**ACTIVITY**
Go to the line containing "429 325 212.5" and return it and each line after it exactly, through the end of the data below, and nothing more.

Dataset items
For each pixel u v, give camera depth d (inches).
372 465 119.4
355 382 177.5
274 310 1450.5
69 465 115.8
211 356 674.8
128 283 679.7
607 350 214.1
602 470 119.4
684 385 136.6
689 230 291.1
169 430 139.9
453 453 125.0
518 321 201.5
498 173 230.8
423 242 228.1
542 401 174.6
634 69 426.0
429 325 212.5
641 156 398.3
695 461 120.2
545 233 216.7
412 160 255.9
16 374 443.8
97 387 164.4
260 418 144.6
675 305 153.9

**TASK ANSWER**
429 325 212.5
641 156 398.3
695 461 120.2
545 233 216.7
412 160 255.9
16 374 443.8
97 387 164.4
260 418 144.6
675 305 153.9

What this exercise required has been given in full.